The Securities and Exchange Commission has proposed a series of rule amendments that would make it easier for shareholders to nominate directors to corporate boards. The SEC says it wants to address concerns of board accountability and current proxy rules that might be prohibiting shareholders from exercising their rights to nominate board members.
What does it mean?
Both large and small shareholders, even those with just 1% of a company's shares, could nominate a director under the 250-page proposal. There are certain restrictions, however, such as the nominating party having to certify that it is not trying to change control of the company.
Should the proposal pass, the two-way conduit of interaction between investors and IR professionals would be more critical, according to Jeff Morgan, president and CEO of the National Investor Relations Institute (NIRI).

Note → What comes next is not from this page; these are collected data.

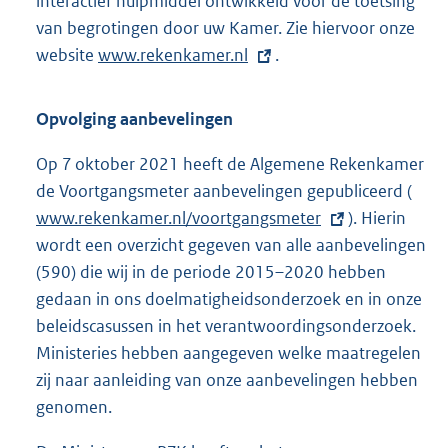
interactief hulpmiddel ontwikkeld voor de toetsing
van begrotingen door uw Kamer. Zie hiervoor onze
website
E
www.rekenkamer.nl
.
x
t
Opvolging aanbevelingen
e
r
Op 7 oktober 2021 heeft de Algemene Rekenkamer
n
de Voortgangsmeter aanbevelingen gepubliceerd (
E
e
www.rekenkamer.nl/voortgangsmeter
). Hierin
x
l
wordt een overzicht gegeven van alle aanbevelingen
t
i
(590) die wij in de periode 2015–2020 hebben
e
n
gedaan in ons doelmatigheidsonderzoek en in onze
r
k
beleidscasussen in het verantwoordingsonderzoek.
n
:
Ministeries hebben aangegeven welke maatregelen
e
zij naar aanleiding van onze aanbevelingen hebben
l
genomen.
i
n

Claire Koeneman, president of MWW Group's Financial Relations Board, suggested a more proactive communications approach will be necessary – one that might include bringing board members to investor meetings.
“We need to advise companies to campaign for their current board members all the time,” she said, “not just during proxy season when they're up for a vote.”
In addition, Thomas Davies, partner at Kekst & Company, said that agencies can lend value in this situation with their “daily contact with the marketplace,” but also by offering outreach preparation assistance, such as helping with messaging.
Where do we go from here?
Morgan said NIRI's position is that the proxy system is outdated, and its problems – transparency and use of technology among them – are in need of an overhaul, rather than being handled in this piecemeal fashion.
Even without this proposal, however, IR professionals agree that creating open lines of communication with investors is critical.
“The best defense against dissidents is a good offense,” said Koeneman.
The proposal is open for comment until August 17.